START RECORDS TO USE

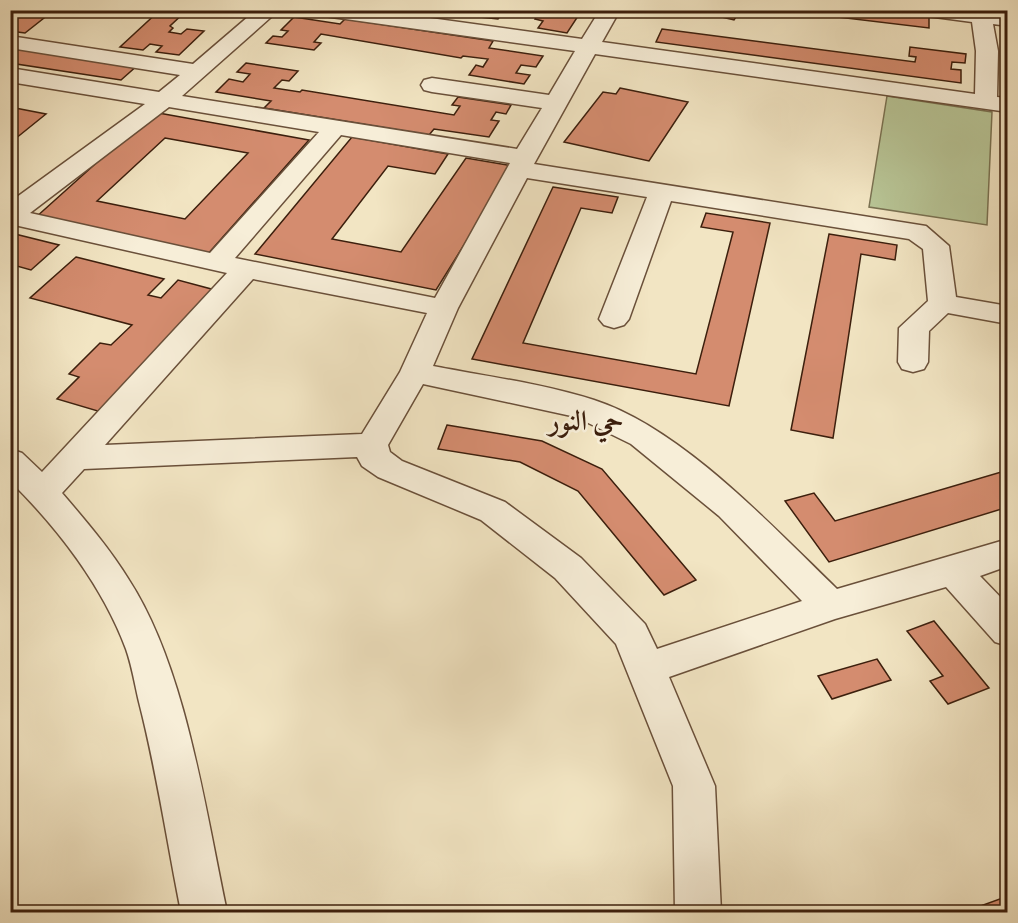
<svg xmlns="http://www.w3.org/2000/svg" width="1018" height="923" font-family="'Sorts Mill Goudy',Amiri,serif">
<style>
.green{fill:#b8c596;stroke:#7a7252;stroke-width:1.5}
.building{fill:#d48c6f;stroke:#3c1f0d;stroke-width:1.5;fill-rule:evenodd}
.lines{fill:none;stroke-linecap:round;stroke-linejoin:round}
.minor-casing{stroke:#6a503a;stroke-width:3}
.minor{fill:#f7eed8;fill-rule:evenodd}
.labels{text-anchor:middle;dominant-baseline:central;stroke-width:5;stroke-linejoin:round;paint-order:stroke}
.district-label{font-size:28px;font-weight:bold;fill:#3c1f0d;stroke:#f7eed8}
</style>
<rect width="100%" height="100%" fill="#f2e5c3"/>
<filter id="stains"><feTurbulence type="fractalNoise" baseFrequency=".00333" numOctaves="4"/><feColorMatrix values="0 0 0 0 .2 0 0 0 0 .09 0 0 0 0 .02 0 0 0 .5 -.17"/></filter>
<radialGradient id="worn" r=".72"><stop offset=".6" stop-color="#630" stop-opacity="0"/><stop offset="1" stop-color="#630" stop-opacity=".3"/></radialGradient>
<path class="green" d="M887,96L992,112L987,225L869,207Z"/>
<g class="building">
<path d="M10,10L28,12L59,10L53,11L25,33L10,31Z"/>
<path d="M160,10H198L186,11L170,26L173,28L169,32L181,34L187,29L204,31L179,55L156,52L162,46L150,44L143,50L120,47Z"/>
<path d="M413,10H503L504,11L498,19Z"/>
<path d="M541,10H582L567,33L538,28L543,21L535,19Z"/>
<path d="M692,10H741L734,20Z"/>
<path d="M779,10H889L929,15V28Z"/>
<path d="M294,17L340,24L345,19L493,41L489,48L543,56L536,67L521,65L516,73L530,75L524,84L469,75L476,65L483,67L488,59L463,56L461,58L321,34L314,42L321,43L314,50L266,43L273,36L282,37L288,31L281,30Z"/>
<path d="M662,29L915,62L916,57L909,56L910,47L966,54L965,63L952,62L951,69L961,70V83L656,42Z"/>
<path d="M1004,33H1008V99L1005,98Z"/>
<path d="M10,44L139,64L121,80L10,63Z"/>
<path d="M246,63L298,71L289,81L282,80L274,88L300,92L302,90L454,115L460,106L452,105L458,97L511,105L506,114L496,112L491,120L499,121L489,137L434,129L429,135L264,108L271,101L216,92L229,79L243,82L250,74L237,72Z"/>
<path d="M620,88L688,102L649,161L564,142L603,92L616,94Z"/>
<path d="M10,107L46,114L10,143Z"/>
<path d="M153,112L309,140L207,255L35,218ZM165,138L248,153L185,219L97,201Z"/>
<path d="M352,137L448,154L435,174L388,166L332,239L401,252L466,158L513,166L436,290L255,254Z"/>
<path d="M553,187L618,197L612,213L581,208L523,343L696,374L733,232L701,227L706,213L770,223L729,406L472,359Z"/>
<path d="M11,233L59,245L31,270L17,266L10,272Z"/>
<path d="M829,234L897,245L895,260L861,254L833,438L791,430Z"/>
<path d="M76,257L164,279L148,295L161,298L178,280L215,290L101,412L57,399L79,377L69,374L100,343L111,345L132,325L30,298Z"/>
<path d="M447,425L542,441L602,469L696,580L664,595L578,491L520,462L438,449Z"/>
<path d="M1008,470V507L829,562L785,501L814,493L835,521Z"/>
<path d="M934,621L989,688L948,704L930,681L943,676L907,631Z"/>
<path d="M877,659L891,680L832,699L818,676Z"/>
<path d="M1008,896V912H964Z"/>
</g>
<g class="lines">
<defs>
<path id="minor" d="M256,10H279L182,96L517,149L542,108L432,92L424,90L421,85L424,80L432,78L549,95L575,51L324,16L314,10H372L582,39L600,10H620L602,42L975,94L976,51L972,22L927,16L917,10H990L1008,14V26L993,24L998,51L997,97L1008,98V112L595,54L534,164L926,226L949,246L956,297L1008,306V324L948,313L929,331L928,362L924,369L913,372L902,369L898,362L899,328L928,301L923,249L909,239L671,201L629,319L624,325L614,328L604,325L599,319L647,197L527,178L458,308L433,366C484,376 545,384 594,400C681,428 772,526 837,589L1008,539V566L980,576L1008,605V646L995,642L946,587L835,619L669,677L715,786L721,912H675L673,786L616,644L555,578L481,520L378,477L362,466L357,457L84,469L62,493C86,521 110,549 129,580C186,668 205,809 227,912H181C167,842 157,772 139,702C135,685 132,666 126,649C103,587 58,528 10,481V449L22,453L42,472L227,273L10,224V202L145,104L10,82V68L159,92L180,75L10,48V36L193,64ZM169,107L319,132L210,253L30,213ZM341,135L510,163L435,298L235,258ZM253,279L427,313L400,372L362,434L105,445ZM423,384L576,417L631,444L719,516L802,601L657,649L645,624L581,558L505,502L402,461L390,452L388,445Z"/>
</defs>
<use href="#minor" class="minor-casing"/>
<use href="#minor" class="minor"/>
</g>
<g class="labels">
<g class="district-label">
<text x="586" y="423">حي النور</text>
</g>
</g>
<rect width="1018" height="923" fill="none" stroke="#f2e5c3" stroke-width="36"/>
<rect x="12" y="12" width="994" height="899" fill="none" stroke="#3c1f0d" stroke-width="3"/>
<rect x="18" y="18" width="982" height="887" fill="none" stroke="#3c1f0d" stroke-width="1.5"/>
<rect width="100%" height="100%" filter="url(#stains)"/>
<rect width="100%" height="100%" fill="url(#worn)"/>
</svg>
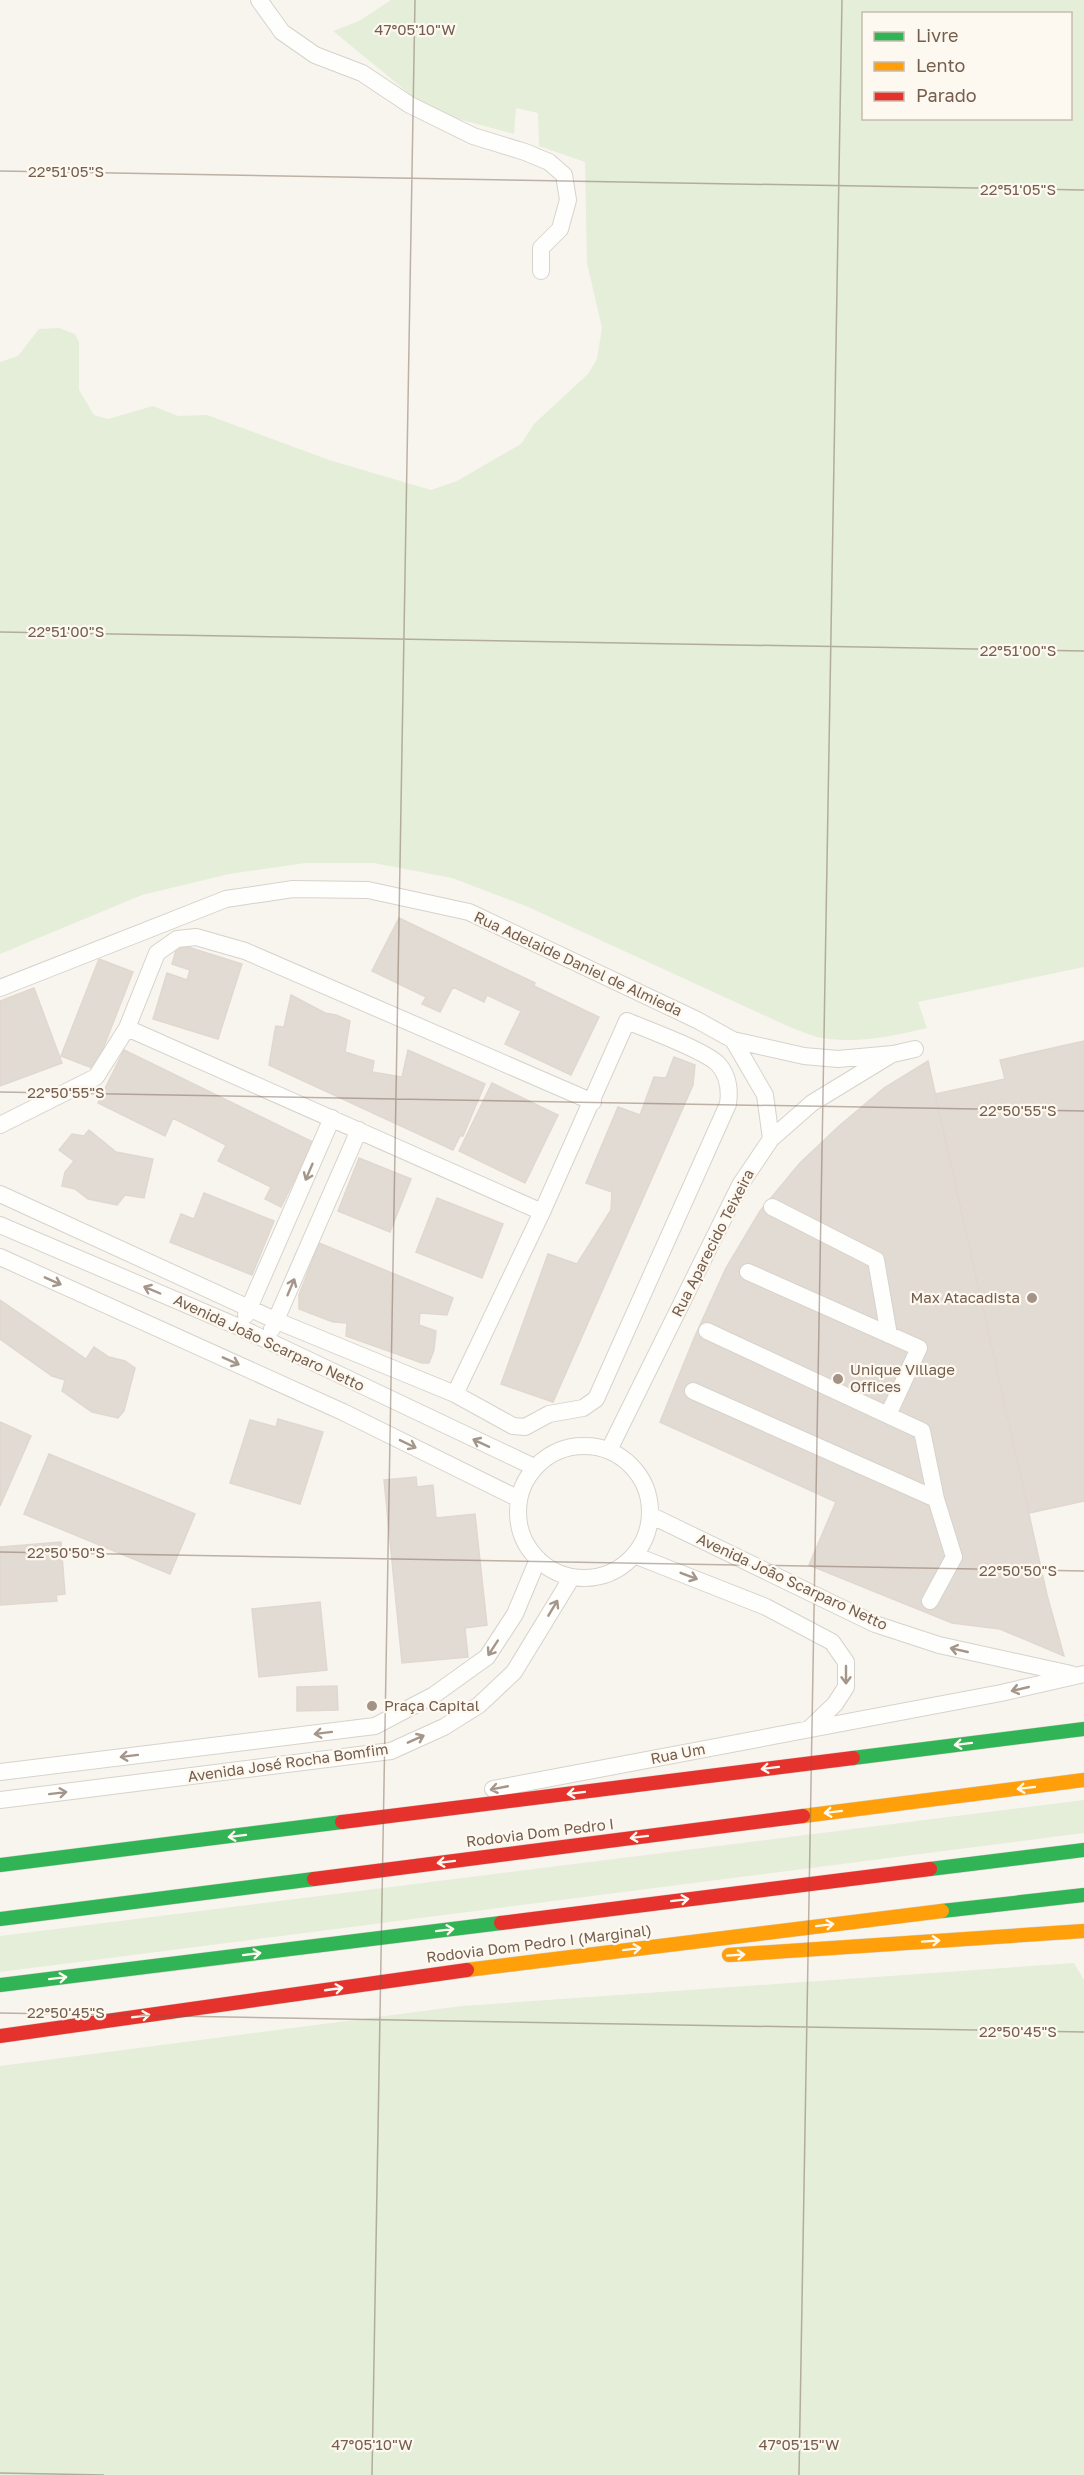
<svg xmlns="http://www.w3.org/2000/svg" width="1084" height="2475" viewBox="0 0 1084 2475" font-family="'Golos Text',sans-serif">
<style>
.green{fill:#e4eed9;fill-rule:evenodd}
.building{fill:#e2dbd3;stroke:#e0d8d0;stroke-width:1.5}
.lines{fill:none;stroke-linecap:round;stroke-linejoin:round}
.street-casing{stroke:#d7d2cc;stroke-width:18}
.fast-casing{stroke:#d9d1cb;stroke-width:15}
.slow-casing{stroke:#d9d1cb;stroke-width:15}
.jam-casing{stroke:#d9d1cb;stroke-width:15}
.street{stroke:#fefefc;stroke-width:16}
.fast{stroke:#30b455;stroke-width:14}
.slow{stroke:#ff9f0a;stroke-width:14}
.jam{stroke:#e5322d;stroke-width:14}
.oneway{stroke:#a5968b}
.oneway2{stroke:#fef9f0}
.ticks{fill:none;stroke:#755e4e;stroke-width:1.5;stroke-opacity:0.45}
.poi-dot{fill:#a39386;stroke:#fef9f0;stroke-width:2}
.labels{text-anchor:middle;stroke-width:4.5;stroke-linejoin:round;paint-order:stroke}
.street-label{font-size:15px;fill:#755e4e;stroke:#fef9f0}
.poi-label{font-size:15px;fill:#755e4e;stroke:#fef9f0;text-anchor:start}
.ticks-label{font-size:15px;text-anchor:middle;fill:#755e4e;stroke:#fef9f0;stroke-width:4.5;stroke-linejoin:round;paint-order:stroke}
</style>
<rect width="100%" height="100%" fill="#f8f5ee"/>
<path class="green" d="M391 0H1084V967L918 1002 927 1028C893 1036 858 1044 823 1038 813 1037 802 1031 792 1028L526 906 452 878 374 863H305L229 874 142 895 0 954V362L18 356 39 329 59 328 75 334 79 342V390L94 415 108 419 153 406 178 416 207 415 329 460 431 490 457 481 521 444 534 424 588 374 597 359 602 328 587 263 585 162 539 146 538 113 516 108 514 134 455 118 422 104 333 31 359 21ZM864 14H1070V118H864Z
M1084 1800V1833L0 1972V1936Z
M1074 1963 1084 1980V2475H0V2066L462 2006Z"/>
<path class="building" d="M399 918 535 983 534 986 599 1017 571 1075 505 1044 521 1011 487 995 484 1002 453 987 440 1012 422 1004 426 997 372 971Z
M178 944 242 964 218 1039 153 1019 167 973 187 980 190 970 172 964Z
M99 959 133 972 95 1069 61 1056Z
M34 988 62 1063 0 1086V1001Z
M291 995 325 1013 336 1015 350 1021 345 1052 374 1061 372 1072 402 1077 408 1050 485 1084 463 1136H460L453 1150 269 1065 275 1030 276 1026 284 1027Z
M1084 1041V1501L1029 1513 935 1094 1005 1079 1000 1060Z
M124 1050 313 1142 281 1207 265 1199 271 1187 218 1161 226 1145 173 1118 165 1136 98 1103Z
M674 1057 695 1065 693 1085 553 1402 501 1384 548 1254 577 1264 611 1210 612 1192 586 1183 618 1107 640 1115 654 1077 666 1078Z
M928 1061 1047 1595 1064 1656 1000 1629 952 1623 809 1565 836 1502 660 1422 695 1336 726 1268 760 1211 800 1163 839 1126 884 1088Z
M492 1083 558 1115 525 1183 459 1151Z
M89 1130 116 1152 153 1159 144 1198 125 1195 117 1205 88 1199 75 1189 62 1186 65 1172 74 1161 59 1150 72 1134 84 1136Z
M359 1158 411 1179 390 1232 338 1211Z
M204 1193 274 1221 252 1275 170 1242 181 1214 194 1219Z
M437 1198 503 1224 482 1278 416 1252Z
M319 1243 453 1298 447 1315 420 1313 419 1325 436 1331 434 1350 429 1363H422L346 1336 347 1323 333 1322 299 1309V1295Z
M0 1300 86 1359 94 1347 109 1357 125 1361 135 1368 124 1411 118 1418 92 1412 62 1391 65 1380 52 1376 0 1339Z
M278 1419 323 1432 300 1504 230 1483 250 1420 276 1427Z
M0 1422 31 1436 0 1506Z
M49 1454 195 1514 170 1574 24 1514Z
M416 1477 417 1487 433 1485 436 1518 475 1514 487 1625 465 1628 468 1657 402 1663 384 1480Z
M61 1542 65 1594 56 1595 57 1601 0 1605V1547Z
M320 1602 327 1670 259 1677 252 1609Z
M337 1686 338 1710 297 1711V1687Z"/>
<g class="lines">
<g class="street-casing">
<path id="street" d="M259 0 282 32 315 55 362 73 410 105 473 136 525 152 549 162 564 175 568 200 560 229 541 248V271
M0 988 226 899 293 889 368 890 469 912 697 1020 733 1040 804 1056 838 1059 893 1054 915 1049
M127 1028 542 1212
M733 1040 765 1095 771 1139
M0 1125 96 1077 127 1028 157 953 177 939 196 937 245 951 593 1102
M0 1194 277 1321 455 1394 513 1426 525 1427 549 1414 583 1408 596 1399 728 1104C730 1090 728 1075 718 1064 704 1050 648 1030 627 1021L542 1212 455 1394
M772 1207 876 1260 889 1335
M0 1225 239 1327 534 1467
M0 1257 343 1412 519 1499
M748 1272 919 1348 888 1415
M246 1315 332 1118
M272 1329 359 1130
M707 1331 922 1431 936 1499 954 1557 930 1601
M693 1391 936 1499
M518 1512a66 66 0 1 1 132 0a66 66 0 1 1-132 0Z
M609 1450 740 1185 771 1139 812 1103 889 1056
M650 1515 875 1624 939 1645 1071 1674
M634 1555 766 1607 832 1642 846 1662V1687L835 1704 809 1729
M0 1772 375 1726 434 1695 487 1657 515 1614 538 1559
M493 1789 1001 1693 1084 1674
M0 1800 391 1751 444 1727 479 1705 514 1672 572 1577"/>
</g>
<g class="fast-casing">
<path id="fast" d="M853 1758 1084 1729
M0 1865 342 1822
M930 1869 1084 1850
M942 1911 1084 1895
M0 1919 314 1879
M0 1985 501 1923"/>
</g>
<g class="slow-casing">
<path id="slow" d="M803 1816 1084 1780
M729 1955 1084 1931
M467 1970 942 1911"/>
</g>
<g class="jam-casing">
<path id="jam" d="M342 1822 853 1758
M314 1879 803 1816
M501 1923 930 1869
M0 2036 467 1970"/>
</g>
<use href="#street" class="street"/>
<use href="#fast" class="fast"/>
<use href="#slow" class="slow"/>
<use href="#jam" class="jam"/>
</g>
<defs><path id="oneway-shaft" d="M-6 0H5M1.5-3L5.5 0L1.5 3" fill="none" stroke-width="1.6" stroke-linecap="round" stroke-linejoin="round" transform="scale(1.5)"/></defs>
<g class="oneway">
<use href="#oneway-shaft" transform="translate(309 1172) rotate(113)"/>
<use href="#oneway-shaft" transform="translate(53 1281) rotate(24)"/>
<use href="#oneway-shaft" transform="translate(291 1287) rotate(-67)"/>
<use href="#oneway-shaft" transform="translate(152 1290) rotate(-157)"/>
<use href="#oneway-shaft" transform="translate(231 1361) rotate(24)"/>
<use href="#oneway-shaft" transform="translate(481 1443) rotate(-155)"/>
<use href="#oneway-shaft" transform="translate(408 1444) rotate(26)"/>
<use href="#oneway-shaft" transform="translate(689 1576) rotate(21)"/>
<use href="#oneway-shaft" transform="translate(553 1608) rotate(-59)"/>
<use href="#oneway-shaft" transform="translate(493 1648) rotate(123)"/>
<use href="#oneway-shaft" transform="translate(959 1650) rotate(-167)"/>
<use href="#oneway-shaft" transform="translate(846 1675) rotate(90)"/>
<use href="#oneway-shaft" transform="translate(1020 1689) rotate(167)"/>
<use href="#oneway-shaft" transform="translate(323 1733) rotate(173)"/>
<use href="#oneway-shaft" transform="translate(416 1739) rotate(-24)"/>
<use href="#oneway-shaft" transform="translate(129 1756) rotate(173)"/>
<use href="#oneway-shaft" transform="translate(499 1788) rotate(169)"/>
<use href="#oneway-shaft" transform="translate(58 1793) rotate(-7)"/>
</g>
<g class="oneway2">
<use href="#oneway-shaft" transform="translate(963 1744) rotate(173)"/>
<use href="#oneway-shaft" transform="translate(770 1768) rotate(173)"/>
<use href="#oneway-shaft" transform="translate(1026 1788) rotate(173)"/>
<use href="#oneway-shaft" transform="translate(576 1793) rotate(173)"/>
<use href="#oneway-shaft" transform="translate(833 1812) rotate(173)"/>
<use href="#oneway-shaft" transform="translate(237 1836) rotate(173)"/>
<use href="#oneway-shaft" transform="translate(639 1837) rotate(173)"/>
<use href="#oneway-shaft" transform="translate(446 1862) rotate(173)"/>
<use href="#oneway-shaft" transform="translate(680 1900) rotate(-7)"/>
<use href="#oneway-shaft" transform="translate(825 1925) rotate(-7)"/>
<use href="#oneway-shaft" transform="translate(445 1930) rotate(-7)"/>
<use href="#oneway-shaft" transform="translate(931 1941) rotate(-4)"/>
<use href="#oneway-shaft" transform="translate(632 1949) rotate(-7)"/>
<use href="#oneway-shaft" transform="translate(252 1954) rotate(-7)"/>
<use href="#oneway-shaft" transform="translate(736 1955) rotate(-4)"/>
<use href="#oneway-shaft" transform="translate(58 1978) rotate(-7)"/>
<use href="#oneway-shaft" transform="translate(334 1989) rotate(-8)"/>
<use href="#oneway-shaft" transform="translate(141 2016) rotate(-8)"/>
</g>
<path class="ticks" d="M0 171 1084 190M0 632 1084 651M0 1092 1084 1111M0 1552 1084 1571M0 2013 1084 2032M0 2473 104 2475M372 2475 415 0M799 2475 842 0"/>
<g class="poi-dot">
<circle cx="1032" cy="1298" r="6"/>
<circle cx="838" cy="1379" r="6"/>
<circle cx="372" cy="1706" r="6"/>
</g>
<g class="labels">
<g class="street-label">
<text transform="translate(578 964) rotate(25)" y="5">Rua Adelaide Daniel de Almieda</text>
<text transform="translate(713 1243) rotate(-63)" y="5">Rua Aparecido Teixeira</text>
<text transform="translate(269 1343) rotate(25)" y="5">Avenida João Scarparo Netto</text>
<text transform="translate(792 1582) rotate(25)" y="5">Avenida João Scarparo Netto</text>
<text transform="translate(678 1754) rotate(-11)" y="5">Rua Um</text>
<text transform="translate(288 1763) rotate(-8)" y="5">Avenida José Rocha Bomfim</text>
<text transform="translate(540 1833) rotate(-7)" y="5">Rodovia Dom Pedro I</text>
<text transform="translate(539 1944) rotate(-7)" y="5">Rodovia Dom Pedro I (Marginal)</text>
</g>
<g class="poi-label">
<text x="1020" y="1303" text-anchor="end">Max Atacadista</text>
<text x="850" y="1375">Unique Village<tspan x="850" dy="17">Offices</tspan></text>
<text x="384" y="1711">Praça Capital</text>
</g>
</g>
<g class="ticks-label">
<text x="415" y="35">47°05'10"W</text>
<text x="66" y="177">22°51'05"S</text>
<text x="1018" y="195">22°51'05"S</text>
<text x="66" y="637">22°51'00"S</text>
<text x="1018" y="656">22°51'00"S</text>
<text x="66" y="1098">22°50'55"S</text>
<text x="1018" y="1116">22°50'55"S</text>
<text x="66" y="1558">22°50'50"S</text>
<text x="1018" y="1576">22°50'50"S</text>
<text x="66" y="2018">22°50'45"S</text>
<text x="1018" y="2037">22°50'45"S</text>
<text x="372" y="2450">47°05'10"W</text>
<text x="799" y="2450">47°05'15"W</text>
</g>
<rect x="862" y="12" width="210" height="108" fill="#fef9f0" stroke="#c7bbaf" stroke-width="1.5"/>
<rect x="874" y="32" width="30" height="9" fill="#30b455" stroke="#c7bbaf" stroke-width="1.5"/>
<text x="916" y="42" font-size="18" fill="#755e4e">Livre</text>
<rect x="874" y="62" width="30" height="9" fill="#ff9f0a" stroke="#c7bbaf" stroke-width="1.5"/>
<text x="916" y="72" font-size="18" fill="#755e4e">Lento</text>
<rect x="874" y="92" width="30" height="9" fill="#e5322d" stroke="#c7bbaf" stroke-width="1.5"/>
<text x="916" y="102" font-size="18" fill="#755e4e">Parado</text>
</svg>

END RECORDS TO USE

* **WORK INSTRUCTION**: Only one part of the material above is to be transcribed, namely the lines starting with the line that has "M319 1243 453" and going on through the line that has "M501 1923 930 1869", exactly as they stand.

* **ANSWER SPACE**:
M319 1243 453 1298 447 1315 420 1313 419 1325 436 1331 434 1350 429 1363H422L346 1336 347 1323 333 1322 299 1309V1295Z
M0 1300 86 1359 94 1347 109 1357 125 1361 135 1368 124 1411 118 1418 92 1412 62 1391 65 1380 52 1376 0 1339Z
M278 1419 323 1432 300 1504 230 1483 250 1420 276 1427Z
M0 1422 31 1436 0 1506Z
M49 1454 195 1514 170 1574 24 1514Z
M416 1477 417 1487 433 1485 436 1518 475 1514 487 1625 465 1628 468 1657 402 1663 384 1480Z
M61 1542 65 1594 56 1595 57 1601 0 1605V1547Z
M320 1602 327 1670 259 1677 252 1609Z
M337 1686 338 1710 297 1711V1687Z"/>
<g class="lines">
<g class="street-casing">
<path id="street" d="M259 0 282 32 315 55 362 73 410 105 473 136 525 152 549 162 564 175 568 200 560 229 541 248V271
M0 988 226 899 293 889 368 890 469 912 697 1020 733 1040 804 1056 838 1059 893 1054 915 1049
M127 1028 542 1212
M733 1040 765 1095 771 1139
M0 1125 96 1077 127 1028 157 953 177 939 196 937 245 951 593 1102
M0 1194 277 1321 455 1394 513 1426 525 1427 549 1414 583 1408 596 1399 728 1104C730 1090 728 1075 718 1064 704 1050 648 1030 627 1021L542 1212 455 1394
M772 1207 876 1260 889 1335
M0 1225 239 1327 534 1467
M0 1257 343 1412 519 1499
M748 1272 919 1348 888 1415
M246 1315 332 1118
M272 1329 359 1130
M707 1331 922 1431 936 1499 954 1557 930 1601
M693 1391 936 1499
M518 1512a66 66 0 1 1 132 0a66 66 0 1 1-132 0Z
M609 1450 740 1185 771 1139 812 1103 889 1056
M650 1515 875 1624 939 1645 1071 1674
M634 1555 766 1607 832 1642 846 1662V1687L835 1704 809 1729
M0 1772 375 1726 434 1695 487 1657 515 1614 538 1559
M493 1789 1001 1693 1084 1674
M0 1800 391 1751 444 1727 479 1705 514 1672 572 1577"/>
</g>
<g class="fast-casing">
<path id="fast" d="M853 1758 1084 1729
M0 1865 342 1822
M930 1869 1084 1850
M942 1911 1084 1895
M0 1919 314 1879
M0 1985 501 1923"/>
</g>
<g class="slow-casing">
<path id="slow" d="M803 1816 1084 1780
M729 1955 1084 1931
M467 1970 942 1911"/>
</g>
<g class="jam-casing">
<path id="jam" d="M342 1822 853 1758
M314 1879 803 1816
M501 1923 930 1869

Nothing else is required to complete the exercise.